In some ways, Jesus probably would have nodded approval that our Joshua reading is part of today’s liturgy. The sacred author rejoices that, after 40 years of wilderness wandering, the Israelites can finally stay in one place long enough to plant and harvest a crop. In a parallel way, the historical Jesus constantly reminded his followers that they were always going to reap what they had sown, prophetically pointing out the future implications of their present actions. In doing so, he revealed his own personality, conveying the value system he wanted his followers to acquire.

Nowhere is Jesus’ personality better conveyed than in his parables, and today’s story of the “prodigal father” is one of his best.

Often the evangelists give us the parable without noting the circumstances which triggered the parable, making for wide interpretations. Fortunately that’s not the case with this parable.

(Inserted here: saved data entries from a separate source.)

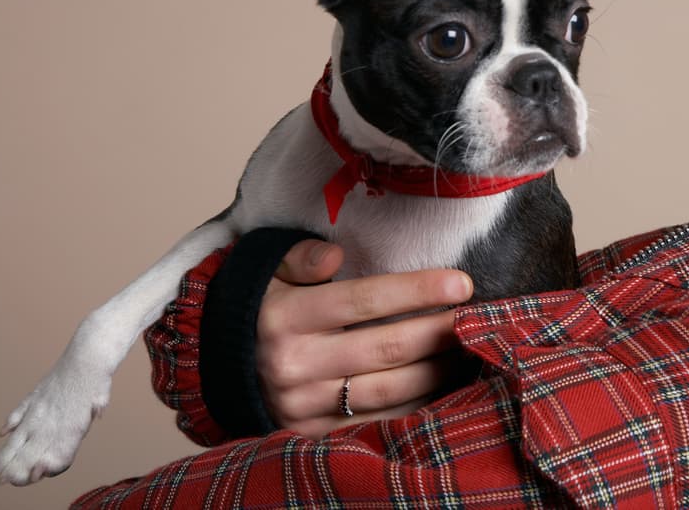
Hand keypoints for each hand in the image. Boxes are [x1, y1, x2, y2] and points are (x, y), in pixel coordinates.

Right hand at [255, 240, 473, 436]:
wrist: (209, 365)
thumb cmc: (256, 307)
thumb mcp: (265, 270)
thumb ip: (299, 257)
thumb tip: (332, 255)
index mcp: (286, 316)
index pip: (365, 300)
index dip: (418, 290)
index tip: (463, 283)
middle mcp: (295, 364)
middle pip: (386, 347)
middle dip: (440, 331)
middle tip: (479, 318)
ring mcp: (303, 405)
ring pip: (388, 389)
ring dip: (438, 370)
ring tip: (470, 350)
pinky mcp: (311, 433)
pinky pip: (376, 422)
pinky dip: (415, 406)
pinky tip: (445, 387)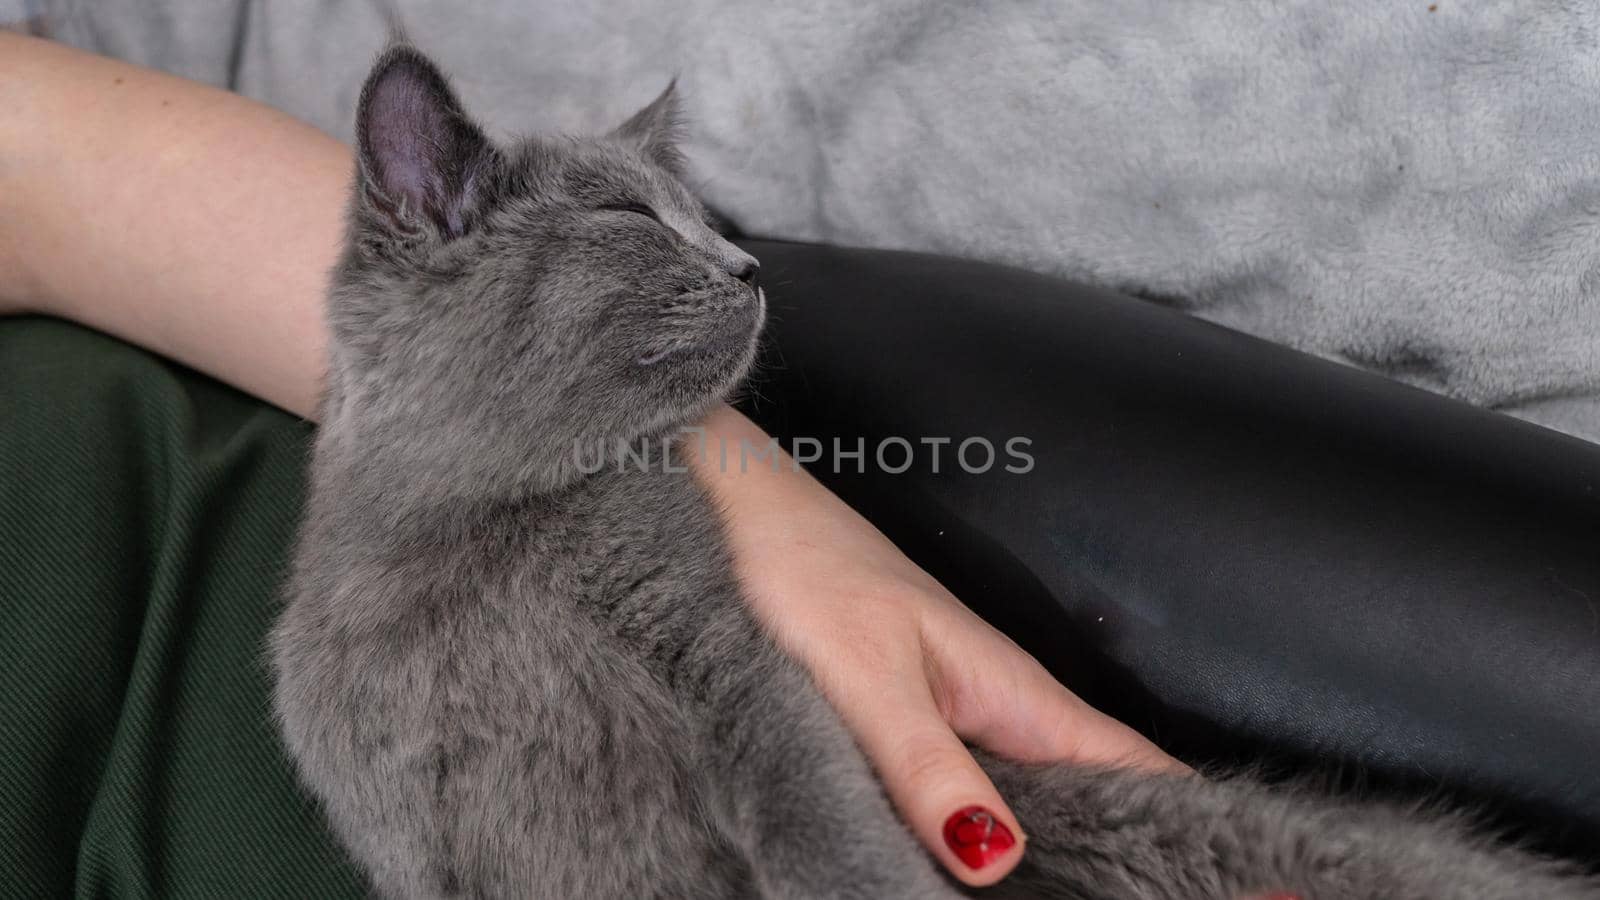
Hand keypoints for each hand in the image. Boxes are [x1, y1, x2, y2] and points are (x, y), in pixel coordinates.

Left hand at [694, 406, 1183, 886]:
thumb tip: (993, 857)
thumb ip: (925, 765)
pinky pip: (978, 796)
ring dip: (1079, 855)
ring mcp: (958, 721)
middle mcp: (1000, 713)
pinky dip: (1001, 839)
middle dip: (1148, 859)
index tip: (1263, 889)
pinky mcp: (912, 727)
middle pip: (1104, 800)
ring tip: (1118, 894)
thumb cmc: (798, 569)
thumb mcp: (863, 675)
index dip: (1202, 832)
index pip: (1141, 774)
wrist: (735, 510)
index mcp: (1014, 695)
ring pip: (1043, 804)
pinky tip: (994, 875)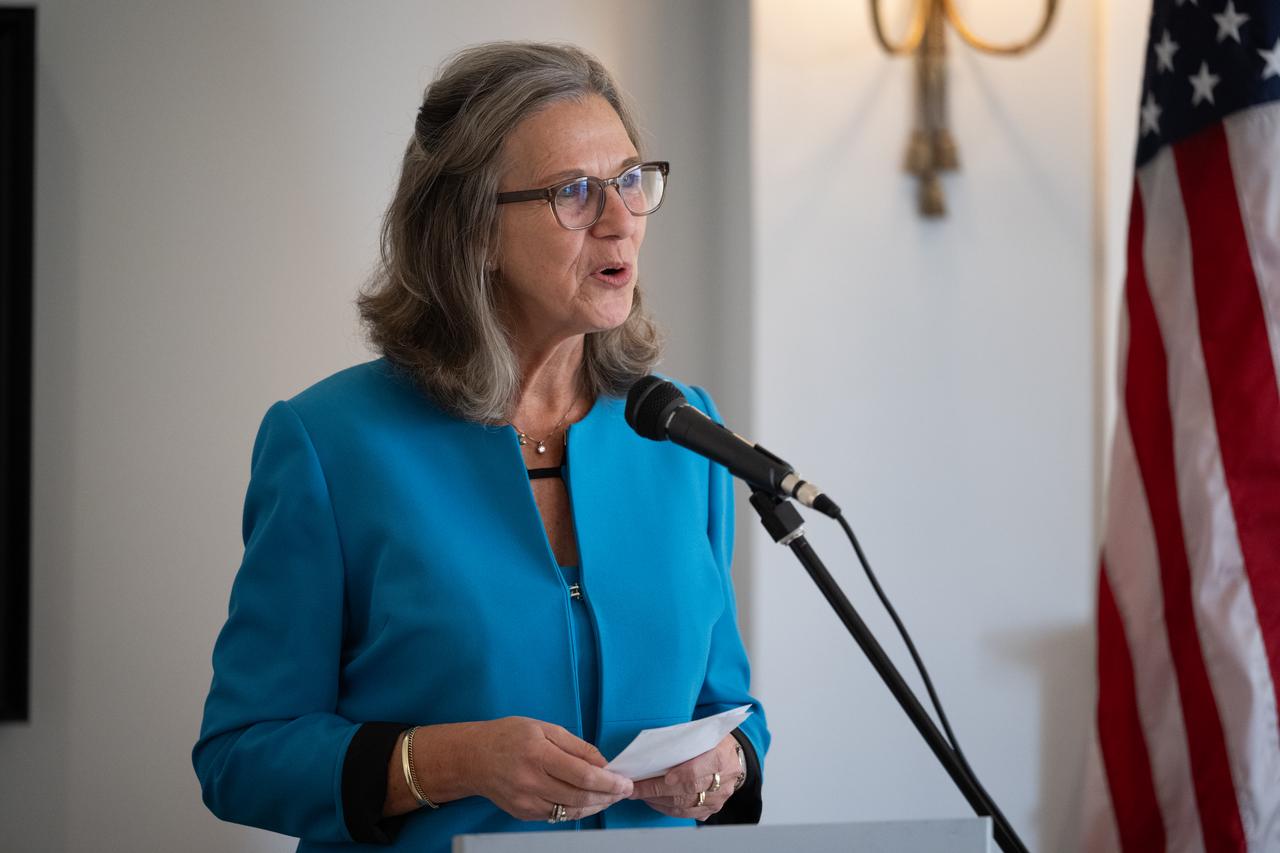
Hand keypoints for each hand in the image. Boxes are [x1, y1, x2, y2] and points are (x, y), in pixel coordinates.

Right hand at [466, 717, 633, 821]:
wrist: (472, 758)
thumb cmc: (508, 737)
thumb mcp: (543, 728)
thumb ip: (576, 746)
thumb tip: (602, 762)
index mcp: (538, 755)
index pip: (582, 776)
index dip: (609, 782)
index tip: (625, 782)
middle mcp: (531, 782)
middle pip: (579, 797)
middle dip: (608, 796)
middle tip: (623, 791)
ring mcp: (526, 802)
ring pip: (570, 811)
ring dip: (595, 806)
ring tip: (609, 797)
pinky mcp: (523, 813)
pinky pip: (557, 816)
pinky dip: (576, 810)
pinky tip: (586, 801)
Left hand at [628, 734, 739, 819]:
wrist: (734, 756)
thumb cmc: (714, 741)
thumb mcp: (705, 732)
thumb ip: (684, 740)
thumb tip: (653, 748)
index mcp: (721, 756)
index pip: (698, 771)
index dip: (679, 775)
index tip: (658, 777)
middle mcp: (723, 781)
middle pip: (687, 791)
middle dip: (656, 790)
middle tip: (635, 788)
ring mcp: (719, 797)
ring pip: (686, 805)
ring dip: (658, 801)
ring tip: (640, 794)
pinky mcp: (713, 808)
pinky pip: (688, 814)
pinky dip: (668, 809)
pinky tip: (654, 801)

The triggering device is, “Tax collectors and sinners were all drawing near to listen to Jesus, but the Pharisees and scribes began to complain, saying, ‘This man welcomes sinners and eats with them.’” At this point Jesus begins this well-known parable. (Amazingly, before the 1970 Vatican II-inspired reform of the lectionary, we never heard this parable proclaimed in a weekend liturgy!)

Because of the circumstances prompting the parable, the story must be seen from the perspective of the older brother. He hasn’t done anything wrong; he’s “served his father” faithfully through the years. Technically, once his younger sibling got his share of their father’s estate, everything else the father owns belongs to him – including the “finest robe,” the “ring on his finger,” the “sandals on his feet,” even the “fattened calf.” His brother gave up everything when he received his “share of the estate.”

Yet once the boy returns penniless and begging, their father treats him as though he still had the rights he’d relinquished when he stormed out the house. Every lawyer in town would jump at a chance to represent the older boy in a lawsuit against his father and brother. It’s a black and white case.

Jesus obviously believes when we’re dealing with repentant sinners, we’re to throw the “book” out the window, not worrying even about the “rights” of the righteous. No matter the problems it creates, we’re to lovingly concentrate on the comfort of the sinner, welcoming her or him back into the relationship they enjoyed before the sin. In dealing with God, we’re dealing with a loving, forgiving parent, not with a system of unforgiving rules and regulations.

No wonder we concentrated so intently and so long on catechisms instead of Jesus’ personality. We could get into a lot of trouble by actually acquiring his frame of mind.